In a recent article in the March 2012 issue of the Atlantic Monthly magazine “We Can Live with a Nuclear Iran,” Paul Pillar argued:


“Those in the United States who genuinely yearn for war are still a neoconservative minority. But the danger that war might break out—and that the hawks will get their way—has nonetheless become substantial. The U.S. has just withdrawn the last troops from one Middle Eastern country where it fought a highly costly war of choice with a rationale involving weapons of mass destruction. Now we find ourselves on the precipice of yet another such war—almost purely because the acceptable range of opinion on Iran has narrowed and ossified around the “sensible” idea that all options must be pursued to prevent the country from acquiring nuclear weapons.


Given the momentousness of such an endeavor and how much prominence the Iranian nuclear issue has been given, one might think that talk about exercising the military option would be backed up by extensive analysis of the threat in question and the different ways of responding to it. But it isn’t. Strip away the bellicosity and political rhetoric, and what one finds is not rigorous analysis but a mixture of fear, fanciful speculation, and crude stereotyping. There are indeed good reasons to oppose Iranian acquisition of nuclear weapons, and likewise many steps the United States and the international community can and should take to try to avoid that eventuality. But an Iran with a bomb would not be anywhere near as dangerous as most people assume, and a war to try to stop it from acquiring one would be less successful, and far more costly, than most people imagine.
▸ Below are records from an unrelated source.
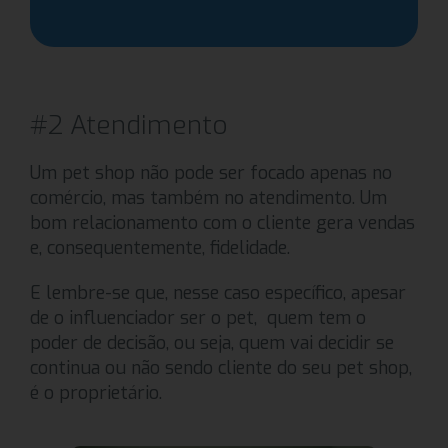
#2 Atendimento
Um pet shop não pode ser focado apenas no
comércio, mas também no atendimento. Um
bom relacionamento com o cliente gera vendas
e, consequentemente, fidelidade.
E lembre-se que, nesse caso específico, apesar
de o influenciador ser o pet, quem tem o
poder de decisão, ou seja, quem vai decidir se
continua ou não sendo cliente do seu pet shop,
é o proprietário.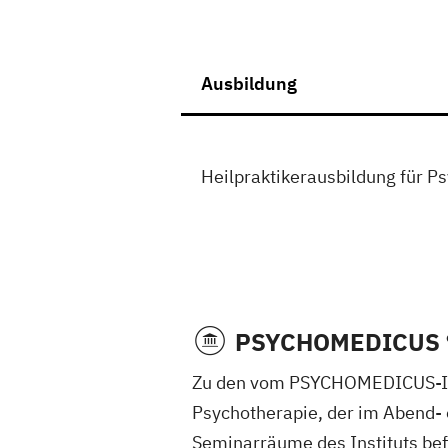
Ausbildung
Heilpraktikerausbildung für P
PSYCHOMEDICUS ® -
Zu den vom PSYCHOMEDICUS-Inst
Psychotherapie, der im Abend-
Seminarräume des Instituts bef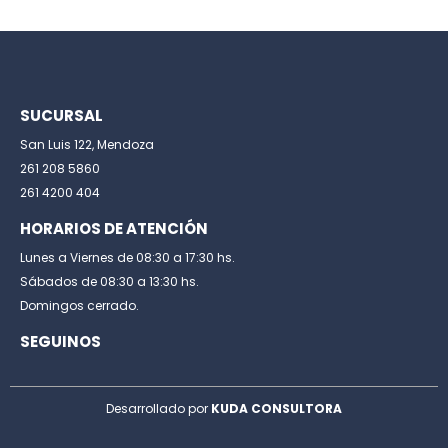
SUCURSAL
San Luis 122, Mendoza
261 208 5860
261 4200 404
HORARIOS DE ATENCIÓN
Lunes a Viernes de 08:30 a 17:30 hs.
Sábados de 08:30 a 13:30 hs.
Domingos cerrado.
SEGUINOS
Desarrollado por
KUDA CONSULTORA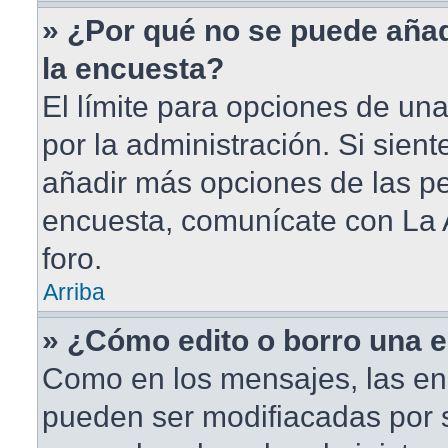
» ¿Por qué no se puede aña
la encuesta?
El límite para opciones de una
por la administración. Si sien
añadir más opciones de las pe
encuesta, comunícate con La 
foro.
Arriba
» ¿Cómo edito o borro una 
Como en los mensajes, las en
pueden ser modifiacadas por s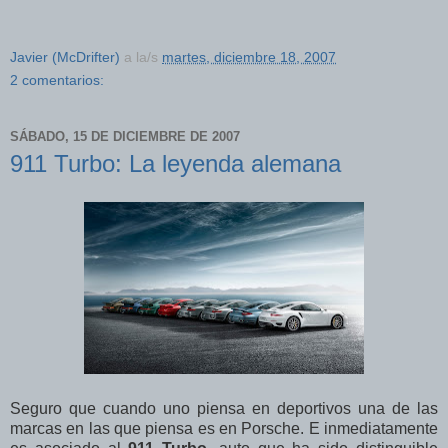
Javier (McDrifter)
a la/s
martes, diciembre 18, 2007
2 comentarios:
SÁBADO, 15 DE DICIEMBRE DE 2007
911 Turbo: La leyenda alemana
Seguro que cuando uno piensa en deportivos una de las
marcas en las que piensa es en Porsche. E inmediatamente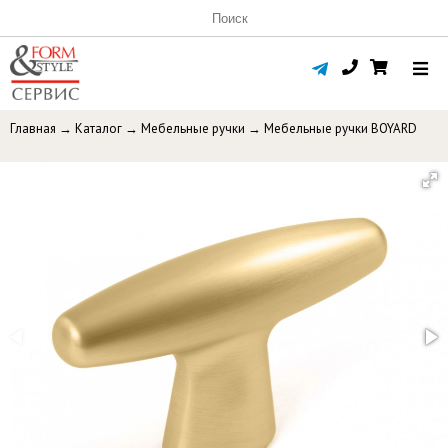
Главная
→
Каталог
→
Мебельные ручки
→
Мебельные ручки BOYARD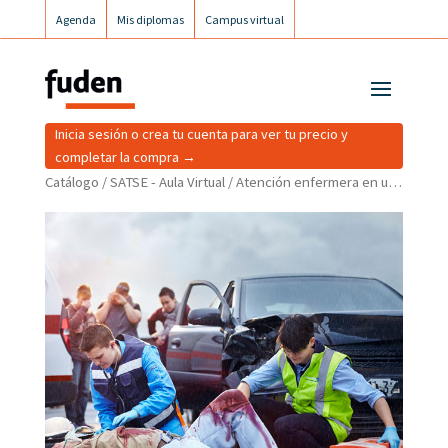
Agenda
Mis diplomas
Campus virtual
Campus postgrados
Campus Fuden Inclusiva
Inicia sesión o crea tu cuenta para ver tu precio y
completar la compra →
Catálogo
/
SATSE - Aula Virtual
/ Atención enfermera en urgencias vasculares extrahospitalarias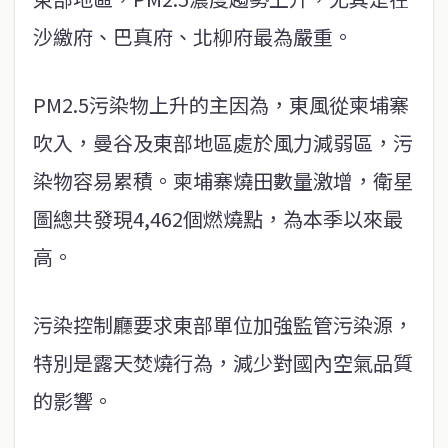
沙繳府、巴真府、北柳府最為嚴重。
PM2.5污染物上升的主因為，東風從柬埔寨
吹入，曼谷及東部地區處於風力減弱區，污
染物容易累積。柬埔寨燒田數量激增，衛星
圖總共發現4,462個燃燒點，為本季以來最
高。
污染控制廳要求東部單位加強監管污染源，
特別是露天焚燒行為，減少對國內空氣品質
的影響。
…As for Israel, it is impossible to ignore how much, in American politics, the Iran issue is an Israel issue. The Netanyahu government’s own repeated invocation of an Iranian nuclear threat has several roots, including the desire to preserve Israel’s regional nuclear weapons monopoly, the usefulness of having Iran stand in as the region’s “real problem” to divert attention from the festering Israeli-Palestinian conflict, and simple emotion and fear.”


India’s decision to steadfastly oppose a military solution in Iran is in consonance with its own national interests as well as with wider interests of world peace and security.  Despite its other domestic misadventures, India needs commendation for the firmness it has shown recently, despite earlier hiccups, on the Iran issue.